Toch maant ook de Europese Commissie in een rapport van oktober 2006 België aan zijn uitgaven met 1,8 % te verlagen om de vergrijzing betaalbaar te houden. Volgens de Commissie zal de economische groei door de veroudering van de bevolking vertragen van 2,4 % in 2004-2010 naar 1,8 % in 2011-2030. Bovendien stelde het Internationaal Monetair Fonds (IMF) in november van vorig jaar dat het overschot op de Belgische begroting tegen 2012 moet stijgen tot 1,8 % van het bbp om de vergrijzingkosten te kunnen financieren. Om die doelstelling te bereiken, moeten de publieke bestedingen dringend teruggeschroefd worden. In dat opzicht is de begroting van 2007, met uitgaven die 2,4 % boven de inflatie stijgen, een tegenvaller.

Verschuiving van lasten

Ondertussen bezwaren de eenmalige maatregelen de toekomst van de overheidsfinanciën. Gobbin: “Zo is de effectisering van fiscale schulden – samen al goed voor 1250 miljoen euro – een pure prefinanciering. Bovendien slaat deze lening van de banken een gat in de begroting van de komende jaren, omdat de staat in de toekomst minder belastingen dan verwacht zal ontvangen. Voor deze operatie wordt een onbekende interest betaalt, terwijl de administratie het echte werk moet blijven doen, namelijk de inning. Transparant kun je dat niet noemen.”

Daarnaast verkoopt de regering overheidsgebouwen om haar lopende uitgaven te dekken: tot nu toe voor 1553 miljoen euro in het totaal. Daar komt dit jaar nog voor 600 miljoen euro bij. Dat geeft een portefeuille die groter is dan die van Cofinimmo, de leider in de Belgische vastgoedsector. Schiepers: “Bovendien moet de overheid nu gebouwen gaan huren om haar ambtenaren in onder te brengen. Hiervoor betaalt ze bijna 10 % van de verkoopprijs. Op korte termijn belopen de extra huurlasten 225 miljoen euro.”

Repliek van Van den Bossche: “Enerzijds blijft bij de effectisering de impact van de verbeterde belastinginning behouden, zodat het totale saldo op lange termijn positief voor de overheid is. Anderzijds betekent de verdrievoudiging van de dotatie voor huuruitgaven en inrichtingswerken aan de Regie der Gebouwen tussen 2004 tot 2007 niet dat de kosten voor huisvesting van de federale overheid eveneens verdrievoudigd zijn. De vergoeding is slechts een van de elementen die relevant zijn voor het huisvestingsbeleid van de staat. Andere posten dalen.
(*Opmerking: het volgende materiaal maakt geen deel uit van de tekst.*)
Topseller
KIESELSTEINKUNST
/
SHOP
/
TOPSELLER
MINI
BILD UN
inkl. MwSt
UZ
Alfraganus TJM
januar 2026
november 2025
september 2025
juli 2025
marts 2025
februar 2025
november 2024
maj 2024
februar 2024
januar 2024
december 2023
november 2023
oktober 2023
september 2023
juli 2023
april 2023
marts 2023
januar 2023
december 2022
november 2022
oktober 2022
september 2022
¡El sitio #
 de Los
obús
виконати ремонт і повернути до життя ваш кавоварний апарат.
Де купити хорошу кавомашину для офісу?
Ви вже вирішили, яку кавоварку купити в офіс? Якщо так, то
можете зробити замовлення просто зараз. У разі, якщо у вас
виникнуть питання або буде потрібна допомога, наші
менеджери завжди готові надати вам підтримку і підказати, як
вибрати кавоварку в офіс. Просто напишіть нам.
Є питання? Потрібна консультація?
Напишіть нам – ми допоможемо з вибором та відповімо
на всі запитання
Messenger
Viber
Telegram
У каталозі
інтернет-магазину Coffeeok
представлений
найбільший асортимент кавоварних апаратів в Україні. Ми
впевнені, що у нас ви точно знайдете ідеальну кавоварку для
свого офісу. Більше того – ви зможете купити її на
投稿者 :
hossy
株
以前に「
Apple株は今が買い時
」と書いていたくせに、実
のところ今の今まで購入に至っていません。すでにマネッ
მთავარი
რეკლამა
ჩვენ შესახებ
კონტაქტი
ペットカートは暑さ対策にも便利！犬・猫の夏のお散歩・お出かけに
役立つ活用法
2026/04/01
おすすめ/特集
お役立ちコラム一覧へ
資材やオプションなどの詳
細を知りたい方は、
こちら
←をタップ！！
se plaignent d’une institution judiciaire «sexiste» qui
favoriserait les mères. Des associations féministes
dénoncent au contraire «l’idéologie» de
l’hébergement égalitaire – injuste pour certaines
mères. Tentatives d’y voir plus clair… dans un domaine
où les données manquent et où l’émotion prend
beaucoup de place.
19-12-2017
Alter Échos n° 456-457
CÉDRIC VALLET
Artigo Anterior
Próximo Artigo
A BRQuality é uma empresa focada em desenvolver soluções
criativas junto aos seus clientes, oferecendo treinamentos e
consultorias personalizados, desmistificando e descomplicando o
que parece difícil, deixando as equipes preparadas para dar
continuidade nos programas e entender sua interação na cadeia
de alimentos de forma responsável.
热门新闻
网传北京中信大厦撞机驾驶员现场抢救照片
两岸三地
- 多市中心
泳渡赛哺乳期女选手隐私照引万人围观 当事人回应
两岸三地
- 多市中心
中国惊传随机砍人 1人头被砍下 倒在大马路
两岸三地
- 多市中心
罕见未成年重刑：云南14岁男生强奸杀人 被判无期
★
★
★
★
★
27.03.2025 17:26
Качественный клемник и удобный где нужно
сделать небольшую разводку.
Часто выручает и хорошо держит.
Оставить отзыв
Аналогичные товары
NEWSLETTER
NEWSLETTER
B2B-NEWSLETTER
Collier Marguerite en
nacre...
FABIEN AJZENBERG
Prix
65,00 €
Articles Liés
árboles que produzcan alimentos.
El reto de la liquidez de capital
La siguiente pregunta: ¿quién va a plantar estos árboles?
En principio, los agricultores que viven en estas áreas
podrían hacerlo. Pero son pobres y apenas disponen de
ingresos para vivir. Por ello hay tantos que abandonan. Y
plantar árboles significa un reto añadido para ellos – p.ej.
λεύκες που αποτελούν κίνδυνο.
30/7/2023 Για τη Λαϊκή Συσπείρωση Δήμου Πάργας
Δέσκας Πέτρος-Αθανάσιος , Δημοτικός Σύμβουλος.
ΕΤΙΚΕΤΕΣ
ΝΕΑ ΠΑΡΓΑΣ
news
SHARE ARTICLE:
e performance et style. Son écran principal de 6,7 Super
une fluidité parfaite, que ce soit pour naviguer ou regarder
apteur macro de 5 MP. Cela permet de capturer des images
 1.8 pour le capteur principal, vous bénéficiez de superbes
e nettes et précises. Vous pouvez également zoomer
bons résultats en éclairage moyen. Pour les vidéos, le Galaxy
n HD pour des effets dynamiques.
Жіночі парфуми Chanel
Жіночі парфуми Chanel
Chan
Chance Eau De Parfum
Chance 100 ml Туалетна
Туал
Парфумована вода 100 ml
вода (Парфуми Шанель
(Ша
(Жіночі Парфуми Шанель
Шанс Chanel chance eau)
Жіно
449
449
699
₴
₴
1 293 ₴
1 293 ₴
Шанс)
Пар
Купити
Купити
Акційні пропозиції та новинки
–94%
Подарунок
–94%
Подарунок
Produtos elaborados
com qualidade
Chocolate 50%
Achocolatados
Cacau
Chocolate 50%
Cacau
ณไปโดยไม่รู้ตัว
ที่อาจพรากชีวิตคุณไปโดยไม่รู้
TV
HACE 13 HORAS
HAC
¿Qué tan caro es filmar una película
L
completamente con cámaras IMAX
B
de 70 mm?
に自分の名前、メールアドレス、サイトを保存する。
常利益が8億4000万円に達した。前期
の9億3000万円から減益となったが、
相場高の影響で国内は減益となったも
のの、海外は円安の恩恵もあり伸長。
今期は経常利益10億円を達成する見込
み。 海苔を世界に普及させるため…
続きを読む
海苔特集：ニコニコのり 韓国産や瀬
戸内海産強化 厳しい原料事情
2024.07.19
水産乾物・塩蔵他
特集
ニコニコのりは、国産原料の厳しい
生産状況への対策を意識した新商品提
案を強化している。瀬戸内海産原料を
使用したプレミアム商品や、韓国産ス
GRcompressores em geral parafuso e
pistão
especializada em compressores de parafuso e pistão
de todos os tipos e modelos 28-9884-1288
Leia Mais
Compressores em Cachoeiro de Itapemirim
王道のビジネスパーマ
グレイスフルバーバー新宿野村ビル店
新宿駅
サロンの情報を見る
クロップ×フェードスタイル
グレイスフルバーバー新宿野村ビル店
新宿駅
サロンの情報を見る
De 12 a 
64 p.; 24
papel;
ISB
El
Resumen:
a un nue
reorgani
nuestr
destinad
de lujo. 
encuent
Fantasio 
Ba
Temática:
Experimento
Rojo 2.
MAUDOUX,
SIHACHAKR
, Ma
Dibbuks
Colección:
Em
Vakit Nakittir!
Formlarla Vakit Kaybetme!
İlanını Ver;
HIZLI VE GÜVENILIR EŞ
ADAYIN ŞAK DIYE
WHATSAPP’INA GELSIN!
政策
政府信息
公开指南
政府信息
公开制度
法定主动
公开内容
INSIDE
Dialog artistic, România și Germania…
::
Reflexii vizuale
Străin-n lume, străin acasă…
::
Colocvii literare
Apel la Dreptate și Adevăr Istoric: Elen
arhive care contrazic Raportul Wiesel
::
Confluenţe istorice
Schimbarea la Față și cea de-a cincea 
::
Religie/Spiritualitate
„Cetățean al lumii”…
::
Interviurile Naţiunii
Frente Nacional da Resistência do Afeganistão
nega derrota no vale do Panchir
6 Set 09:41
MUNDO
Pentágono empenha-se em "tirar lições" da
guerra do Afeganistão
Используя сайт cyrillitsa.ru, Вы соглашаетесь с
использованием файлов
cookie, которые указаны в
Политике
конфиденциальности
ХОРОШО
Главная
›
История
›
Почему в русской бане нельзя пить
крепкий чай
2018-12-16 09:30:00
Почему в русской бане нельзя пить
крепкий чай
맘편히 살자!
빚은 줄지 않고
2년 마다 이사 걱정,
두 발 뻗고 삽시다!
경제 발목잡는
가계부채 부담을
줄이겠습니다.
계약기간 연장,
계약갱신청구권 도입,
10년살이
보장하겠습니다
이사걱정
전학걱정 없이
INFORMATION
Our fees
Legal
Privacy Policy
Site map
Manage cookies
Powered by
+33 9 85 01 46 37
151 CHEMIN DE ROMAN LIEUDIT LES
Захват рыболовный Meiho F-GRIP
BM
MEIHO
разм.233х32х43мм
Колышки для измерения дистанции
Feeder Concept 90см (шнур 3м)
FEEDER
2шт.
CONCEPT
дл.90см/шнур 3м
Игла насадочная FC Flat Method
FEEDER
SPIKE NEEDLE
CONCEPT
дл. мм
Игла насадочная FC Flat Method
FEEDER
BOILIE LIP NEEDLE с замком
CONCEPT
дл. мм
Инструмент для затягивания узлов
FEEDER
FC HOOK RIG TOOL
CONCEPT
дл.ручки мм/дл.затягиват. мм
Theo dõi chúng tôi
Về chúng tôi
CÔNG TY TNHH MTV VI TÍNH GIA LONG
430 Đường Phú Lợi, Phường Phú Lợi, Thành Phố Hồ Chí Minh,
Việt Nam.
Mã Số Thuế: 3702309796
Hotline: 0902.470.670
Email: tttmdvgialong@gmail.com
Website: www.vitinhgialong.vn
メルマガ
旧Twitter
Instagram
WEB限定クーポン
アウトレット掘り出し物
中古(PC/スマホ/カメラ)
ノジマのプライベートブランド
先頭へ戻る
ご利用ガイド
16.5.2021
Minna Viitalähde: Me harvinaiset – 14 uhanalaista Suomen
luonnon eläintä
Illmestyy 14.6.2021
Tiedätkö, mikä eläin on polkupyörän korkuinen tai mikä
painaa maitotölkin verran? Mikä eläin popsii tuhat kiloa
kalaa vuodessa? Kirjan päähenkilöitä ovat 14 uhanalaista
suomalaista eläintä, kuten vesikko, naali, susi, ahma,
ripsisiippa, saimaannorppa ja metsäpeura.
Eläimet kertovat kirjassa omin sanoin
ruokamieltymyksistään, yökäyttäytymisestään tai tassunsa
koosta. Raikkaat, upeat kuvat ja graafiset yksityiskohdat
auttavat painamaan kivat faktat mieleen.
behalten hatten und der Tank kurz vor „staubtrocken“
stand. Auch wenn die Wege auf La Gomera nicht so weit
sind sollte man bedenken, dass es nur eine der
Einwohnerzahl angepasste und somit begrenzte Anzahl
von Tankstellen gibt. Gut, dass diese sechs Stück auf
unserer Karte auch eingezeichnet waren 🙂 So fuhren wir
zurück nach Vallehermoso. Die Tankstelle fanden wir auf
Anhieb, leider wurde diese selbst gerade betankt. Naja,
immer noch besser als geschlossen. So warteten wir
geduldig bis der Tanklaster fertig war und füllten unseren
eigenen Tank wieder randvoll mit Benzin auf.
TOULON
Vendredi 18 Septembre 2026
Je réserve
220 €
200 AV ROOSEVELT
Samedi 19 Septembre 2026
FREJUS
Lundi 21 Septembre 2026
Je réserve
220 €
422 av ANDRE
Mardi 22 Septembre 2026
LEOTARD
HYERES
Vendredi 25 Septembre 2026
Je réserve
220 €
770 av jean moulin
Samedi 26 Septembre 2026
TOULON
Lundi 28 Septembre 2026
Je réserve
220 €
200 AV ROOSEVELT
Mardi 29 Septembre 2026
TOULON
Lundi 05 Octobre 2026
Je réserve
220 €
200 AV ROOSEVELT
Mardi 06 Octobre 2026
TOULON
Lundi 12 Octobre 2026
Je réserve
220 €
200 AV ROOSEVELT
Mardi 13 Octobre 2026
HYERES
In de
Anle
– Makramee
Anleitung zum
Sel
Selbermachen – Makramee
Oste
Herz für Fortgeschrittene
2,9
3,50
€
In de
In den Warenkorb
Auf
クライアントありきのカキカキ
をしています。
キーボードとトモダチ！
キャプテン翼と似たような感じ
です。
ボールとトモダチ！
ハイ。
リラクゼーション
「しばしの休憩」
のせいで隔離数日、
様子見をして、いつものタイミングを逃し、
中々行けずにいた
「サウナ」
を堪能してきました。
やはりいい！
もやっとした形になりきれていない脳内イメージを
In dezelfde periode stijgen de totale huuruitgaven van de federale overheid slechts met 32,3 %. Bovendien loont het om het risico voor onderhoud en renovatie van verkochte gebouwen af te stoten. Dat is een belangrijk element dat vaak vergeten wordt in de discussie over de verkoop van patrimonium. De laatste drie jaar daalden de onderhoudskosten met 25 %.”

Ten slotte ontving de overheid 6373 miljoen euro voor de overname van de pensioenlasten van Belgacom, NMBS, Belgocontrol, Biac en het Antwerps Havenbedrijf. Schiepers: “Maar dat zijn geen echte inkomsten voor de staat, omdat ze dienen om de pensioenen in de toekomst te betalen. Bovendien is de vergoeding berekend tot 2023, terwijl de verplichtingen langer lopen. Als conclusie kun je dus stellen dat door de eenmalige maatregelen enkel het resultaat van de lopende begroting verbetert, terwijl de lasten naar de daaropvolgende jaren worden doorgeschoven.”